Rewind. Now the scene seems to be played backward. The darkly dressed man is again at the foot of the steps and has taken his first step up the winding staircase. These steps narrow as they wind upward, leading to a temple or theater. As the mysterious man reaches the third step, he turns to look at the bound and helpless woman for the last time, his black, swirling cape revealing a red lining with intricate gold embroidery. He looks concerned and frightened, as if something unexpected will happen as his hand reaches for a balustrade that is not there. He looks at the woman chained in a cross-shaped configuration. She is fastened to the thick columns and floor by iron rings that are used to restrain animals. Her right arm and leg are obscured by the darkness, but the left arm and leg can be seen in the most minute detail. The chain has cut into her ankles and the rug is crumpled, apparently from her vigorous struggle.

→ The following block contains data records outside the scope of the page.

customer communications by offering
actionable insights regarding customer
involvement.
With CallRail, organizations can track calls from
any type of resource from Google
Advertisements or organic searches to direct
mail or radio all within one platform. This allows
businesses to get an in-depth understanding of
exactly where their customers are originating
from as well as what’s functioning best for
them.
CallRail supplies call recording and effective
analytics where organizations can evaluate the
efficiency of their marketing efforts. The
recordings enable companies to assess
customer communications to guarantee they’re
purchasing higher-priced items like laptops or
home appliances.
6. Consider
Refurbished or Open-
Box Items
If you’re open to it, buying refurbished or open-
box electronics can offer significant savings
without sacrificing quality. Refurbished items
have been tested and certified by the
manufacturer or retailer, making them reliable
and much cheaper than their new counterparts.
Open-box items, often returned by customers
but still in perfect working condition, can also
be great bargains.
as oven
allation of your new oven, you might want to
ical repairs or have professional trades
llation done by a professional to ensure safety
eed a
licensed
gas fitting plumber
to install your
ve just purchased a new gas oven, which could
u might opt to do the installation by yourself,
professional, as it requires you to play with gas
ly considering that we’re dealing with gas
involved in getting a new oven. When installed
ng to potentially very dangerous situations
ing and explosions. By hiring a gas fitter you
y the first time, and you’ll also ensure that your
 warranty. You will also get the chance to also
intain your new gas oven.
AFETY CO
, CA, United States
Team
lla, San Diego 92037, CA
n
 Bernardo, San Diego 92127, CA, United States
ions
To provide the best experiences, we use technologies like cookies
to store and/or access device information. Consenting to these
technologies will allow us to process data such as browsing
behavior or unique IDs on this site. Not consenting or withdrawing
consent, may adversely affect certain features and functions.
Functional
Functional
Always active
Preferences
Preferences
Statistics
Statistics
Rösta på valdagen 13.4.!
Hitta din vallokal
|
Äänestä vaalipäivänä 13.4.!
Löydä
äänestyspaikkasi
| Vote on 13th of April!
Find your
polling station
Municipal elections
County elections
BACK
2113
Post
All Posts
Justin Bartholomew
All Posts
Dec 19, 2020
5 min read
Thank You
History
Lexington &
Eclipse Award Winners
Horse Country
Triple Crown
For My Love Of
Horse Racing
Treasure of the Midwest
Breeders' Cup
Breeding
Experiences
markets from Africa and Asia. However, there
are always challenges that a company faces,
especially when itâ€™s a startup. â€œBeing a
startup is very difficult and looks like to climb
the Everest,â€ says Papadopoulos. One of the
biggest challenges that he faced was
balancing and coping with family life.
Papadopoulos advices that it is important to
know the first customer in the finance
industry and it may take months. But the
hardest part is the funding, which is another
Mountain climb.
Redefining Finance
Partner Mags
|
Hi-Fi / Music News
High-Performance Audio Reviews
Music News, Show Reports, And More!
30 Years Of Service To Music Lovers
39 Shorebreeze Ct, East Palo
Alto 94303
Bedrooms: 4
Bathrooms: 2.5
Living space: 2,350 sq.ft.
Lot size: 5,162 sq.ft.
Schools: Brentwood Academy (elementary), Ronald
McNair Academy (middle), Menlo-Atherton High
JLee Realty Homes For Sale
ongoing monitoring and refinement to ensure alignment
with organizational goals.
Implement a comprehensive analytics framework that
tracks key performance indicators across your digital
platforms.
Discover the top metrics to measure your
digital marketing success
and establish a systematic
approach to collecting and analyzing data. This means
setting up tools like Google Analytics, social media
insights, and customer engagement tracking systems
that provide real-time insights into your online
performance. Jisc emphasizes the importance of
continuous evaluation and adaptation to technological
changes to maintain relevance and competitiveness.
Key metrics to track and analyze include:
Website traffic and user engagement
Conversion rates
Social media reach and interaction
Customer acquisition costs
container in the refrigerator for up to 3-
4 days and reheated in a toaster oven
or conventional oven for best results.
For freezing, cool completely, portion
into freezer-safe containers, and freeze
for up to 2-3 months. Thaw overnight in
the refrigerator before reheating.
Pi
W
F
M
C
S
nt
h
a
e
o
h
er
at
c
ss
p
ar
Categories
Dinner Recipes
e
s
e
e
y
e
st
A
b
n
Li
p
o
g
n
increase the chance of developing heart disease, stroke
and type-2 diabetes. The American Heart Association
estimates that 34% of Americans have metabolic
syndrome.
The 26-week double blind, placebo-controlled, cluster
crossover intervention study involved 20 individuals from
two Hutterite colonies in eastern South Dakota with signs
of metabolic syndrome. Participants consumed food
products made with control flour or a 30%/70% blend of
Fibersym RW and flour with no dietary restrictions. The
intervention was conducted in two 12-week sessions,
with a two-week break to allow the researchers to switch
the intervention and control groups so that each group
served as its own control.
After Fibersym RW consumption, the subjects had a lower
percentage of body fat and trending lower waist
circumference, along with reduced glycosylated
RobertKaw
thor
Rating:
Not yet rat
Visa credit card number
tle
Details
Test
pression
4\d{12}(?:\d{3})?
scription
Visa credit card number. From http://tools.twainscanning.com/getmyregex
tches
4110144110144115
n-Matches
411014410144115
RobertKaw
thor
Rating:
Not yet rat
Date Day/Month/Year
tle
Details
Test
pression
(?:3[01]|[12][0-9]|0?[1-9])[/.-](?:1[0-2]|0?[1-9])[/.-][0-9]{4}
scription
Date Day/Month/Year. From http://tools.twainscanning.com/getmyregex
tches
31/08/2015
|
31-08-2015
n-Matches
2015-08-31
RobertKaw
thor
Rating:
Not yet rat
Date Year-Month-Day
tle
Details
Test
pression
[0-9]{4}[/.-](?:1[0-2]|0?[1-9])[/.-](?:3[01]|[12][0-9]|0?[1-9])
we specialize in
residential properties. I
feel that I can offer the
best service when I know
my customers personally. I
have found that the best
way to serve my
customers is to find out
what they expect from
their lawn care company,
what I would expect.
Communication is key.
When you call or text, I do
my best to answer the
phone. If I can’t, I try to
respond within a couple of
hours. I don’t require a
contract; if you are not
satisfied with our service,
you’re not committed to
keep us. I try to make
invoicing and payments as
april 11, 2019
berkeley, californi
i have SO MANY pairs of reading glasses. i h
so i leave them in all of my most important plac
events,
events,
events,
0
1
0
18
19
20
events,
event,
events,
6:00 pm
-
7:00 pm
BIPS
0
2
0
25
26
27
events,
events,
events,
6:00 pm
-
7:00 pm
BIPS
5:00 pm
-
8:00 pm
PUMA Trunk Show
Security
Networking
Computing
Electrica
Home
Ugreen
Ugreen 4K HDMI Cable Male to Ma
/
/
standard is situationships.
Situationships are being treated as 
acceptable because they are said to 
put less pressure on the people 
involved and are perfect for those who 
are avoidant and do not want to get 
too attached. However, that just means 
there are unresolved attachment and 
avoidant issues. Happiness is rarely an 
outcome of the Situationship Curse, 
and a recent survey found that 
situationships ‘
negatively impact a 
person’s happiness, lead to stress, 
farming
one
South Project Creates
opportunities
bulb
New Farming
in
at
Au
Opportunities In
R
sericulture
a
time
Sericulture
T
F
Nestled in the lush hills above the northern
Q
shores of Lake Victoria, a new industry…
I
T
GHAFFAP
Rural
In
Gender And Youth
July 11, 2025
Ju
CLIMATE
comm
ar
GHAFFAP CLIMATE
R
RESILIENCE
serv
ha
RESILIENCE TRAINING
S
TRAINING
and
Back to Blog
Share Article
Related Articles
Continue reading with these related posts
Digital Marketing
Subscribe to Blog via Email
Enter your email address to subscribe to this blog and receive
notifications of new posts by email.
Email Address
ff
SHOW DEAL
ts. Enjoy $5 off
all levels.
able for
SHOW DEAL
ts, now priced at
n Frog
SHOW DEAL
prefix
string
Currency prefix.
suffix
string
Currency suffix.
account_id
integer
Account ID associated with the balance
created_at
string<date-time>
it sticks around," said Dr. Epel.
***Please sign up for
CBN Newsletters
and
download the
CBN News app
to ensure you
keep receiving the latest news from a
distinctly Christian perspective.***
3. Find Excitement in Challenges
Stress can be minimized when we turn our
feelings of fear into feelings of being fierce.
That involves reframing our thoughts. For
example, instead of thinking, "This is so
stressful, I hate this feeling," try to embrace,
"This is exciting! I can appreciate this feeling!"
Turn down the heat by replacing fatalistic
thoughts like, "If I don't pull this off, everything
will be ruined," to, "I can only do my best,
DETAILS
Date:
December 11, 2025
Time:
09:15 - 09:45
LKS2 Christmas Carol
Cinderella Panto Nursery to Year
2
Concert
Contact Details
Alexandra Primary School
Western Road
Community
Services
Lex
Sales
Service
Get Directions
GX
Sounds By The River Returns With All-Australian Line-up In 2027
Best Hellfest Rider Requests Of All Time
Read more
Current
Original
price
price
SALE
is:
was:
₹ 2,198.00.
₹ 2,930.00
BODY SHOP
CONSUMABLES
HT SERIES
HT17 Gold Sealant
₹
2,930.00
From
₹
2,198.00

The man looks at her face, upside down from his perspective. He notes her large eyes and her wide-open mouth, which appears to scream, but emits no sound. He is seen only in profile and appears to be happy. His cape with the gold embroidery blocks the view of the woman's wound from the reader, but the narrator takes care to describe the blood flowing from the wound across her body.

The scene rewinds again, moving closer to the actual attack. The man is now kneeling over the woman's body as she breathes more and more rapidly. Her head turns from side to side and her mouth twists open as he tears open the flesh of her breast. Her mouth opens wider, she struggles more violently, and is then silent.

Again temporal linearity is destroyed as the scene fast-forwards to the previous moment and the man is once again at the top of the stairs, about to enter a little doorway of light. The woman's color and the light emitted from her body begin to fade. The smoke from the burner straightens its wavy pattern as it rises toward the top of a canvas.